Google’s Project Loon balloon traveled around the world in 22 days

Avatar By Aaron Sims | 6 years ago

A few weeks ago, Mark Zuckerberg revealed that Facebook was considering putting drones in the air to help deliver internet service to underdeveloped nations. Now, however, it appears that Facebook is not the only big technology company working to help connect the entire world via the web. On the contrary, according to an article published this morning by  Industry Leaders Magazine, Google’s “Project Loon” – a network of balloons meant to serve as floating wireless hotspots – just notched a major accomplishment: one of its balloons managed to circle the entire globe in just 22 days.

The Wi-Fi broadcasting balloon that scored the just-over-three-week revolution time is codenamed Ibis-167, and has previously secured milestones for Google’s Project Loon operation. Previously, Ibis-167’s record time for a lap around the globe had been 33 days, making the new achievement a notable improvement. Beyond just setting time records and grabbing headlines, though, the newfound speed of the Project Loon balloons is a major accomplishment for Google because it means that the company will be better able in the future to deliver emergency internet service to areas that really need it. On top of good timing, Ibis-167 also just marked the 500,000th kilometer of its journey, proving the consistency and longevity of the project.

Since the ultimate goal of Project Loon is to keep the balloons in the air for years at a time, these latest accomplishments serve as a big step in the right direction. Of course, wind directions and currents helped to speed Ibis-167 to its latest milestone, and those conditions may not always be in place for future flights. For instance, Google said that much of the success of the speedy flight were the “Roaring Forties” winds in the southern hemisphere, rippling west-to-east winds that helped Ibis-167 rapidly cross oceans.

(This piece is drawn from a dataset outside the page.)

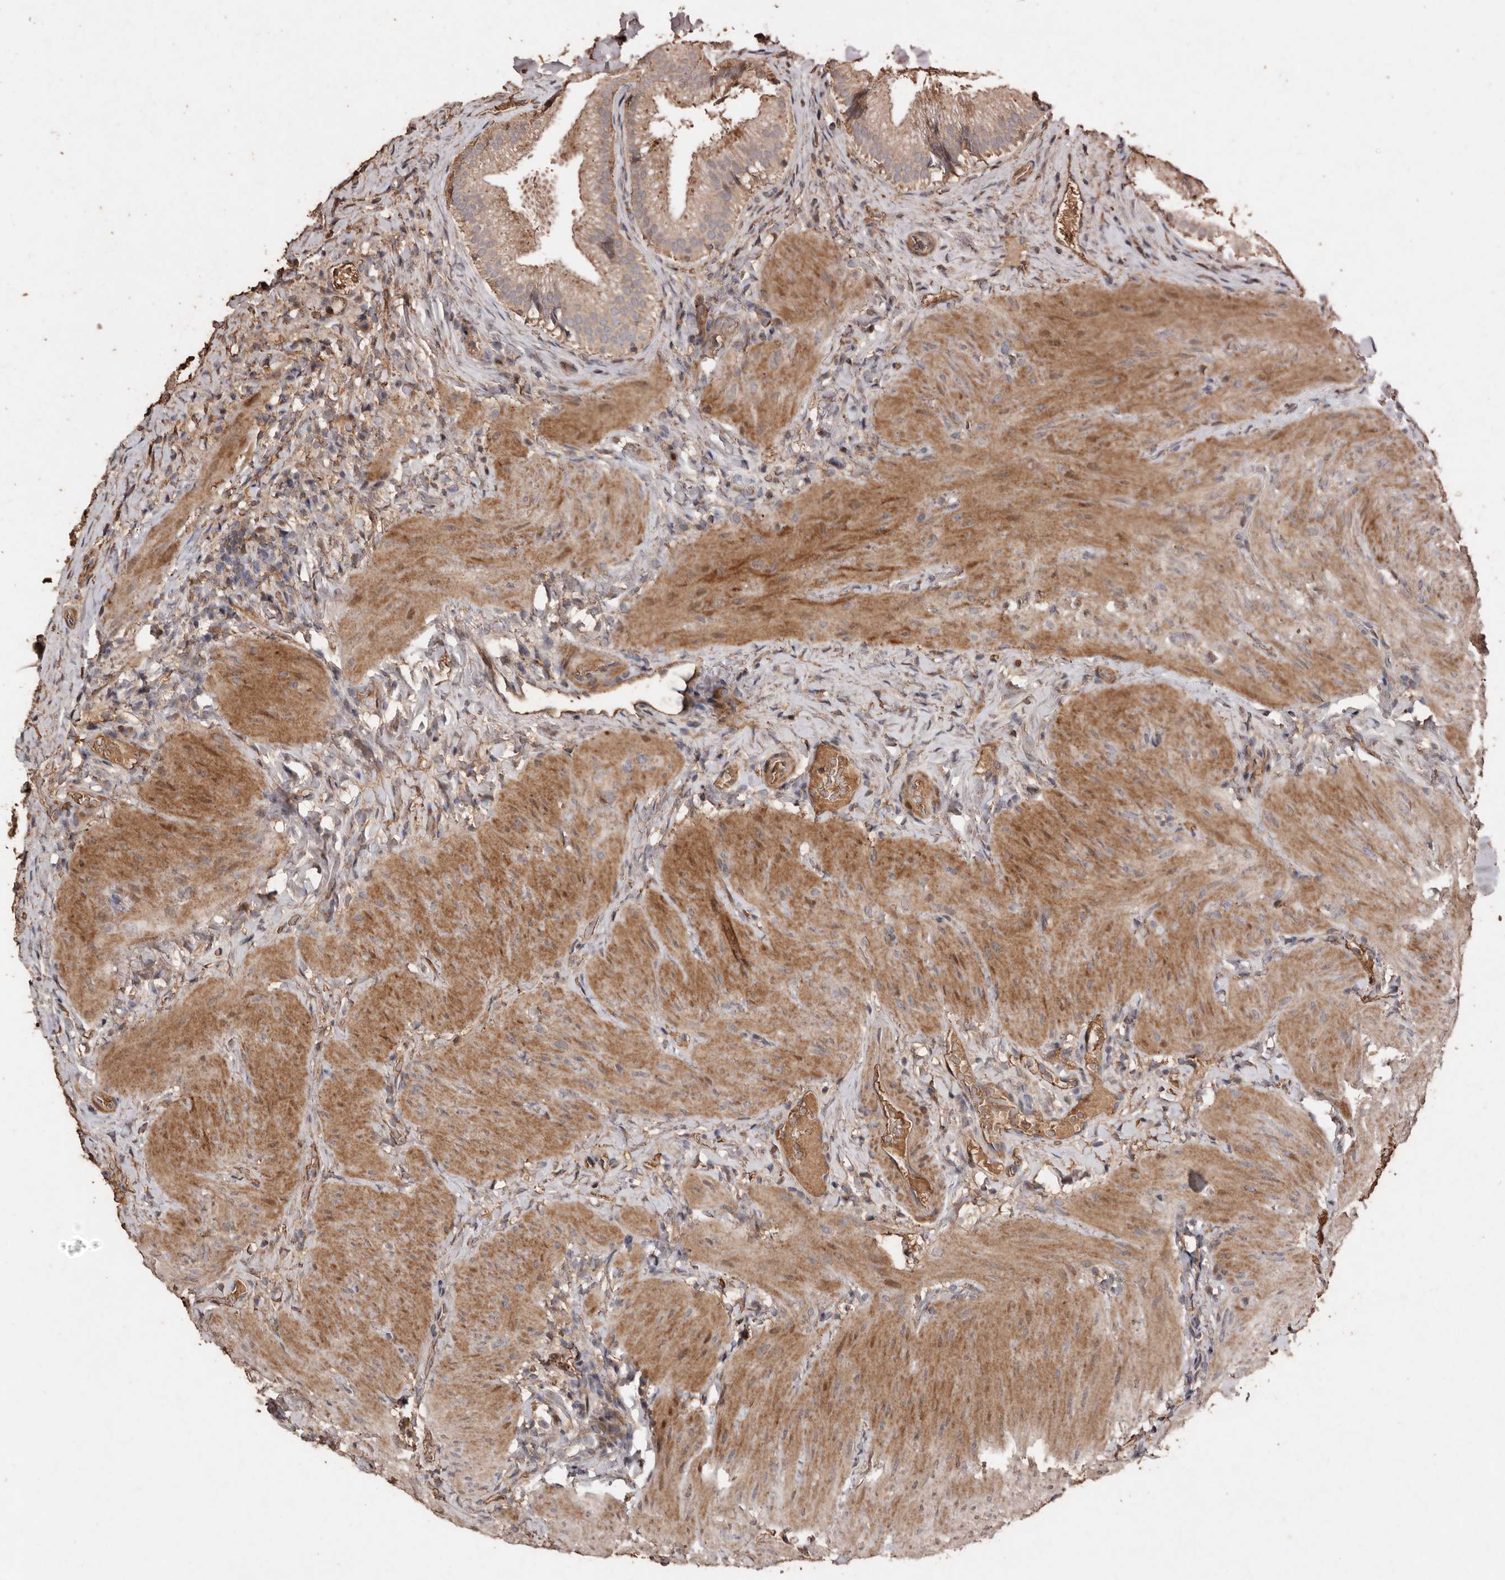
{"staining": {"intensity": "moderate", "quantity": ">75%", "location": "cytoplasmic/membranous"}, "tissue": "gallbladder", "cell_type": "Glandular cells", "image_type": "normal", "snomed": [{"axis": "morphology", "description": "Normal tissue, NOS"}, {"axis": "topography", "description": "Gallbladder"}], "caption": "Brown immunohistochemical staining in benign human gallbladder exhibits moderate cytoplasmic/membranous expression in about >75% of glandular cells. The protein of interest is shown in brown color, while the nuclei are stained blue.", "gene": "RANBP17", "patient": {"sex": "female", "age": 30}}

However, even though Mother Nature certainly plays a role in how fast the Project Loon balloons travel (and, to a certain extent, in where they travel), Google has been working lately on making new technological improvements to the balloon. Detailed algorithms help manage flight paths and maintain navigational control even in strong winds, while the pumps that control the air levels and overall elevation of the balloons have also been given recent overhauls to make them more powerful.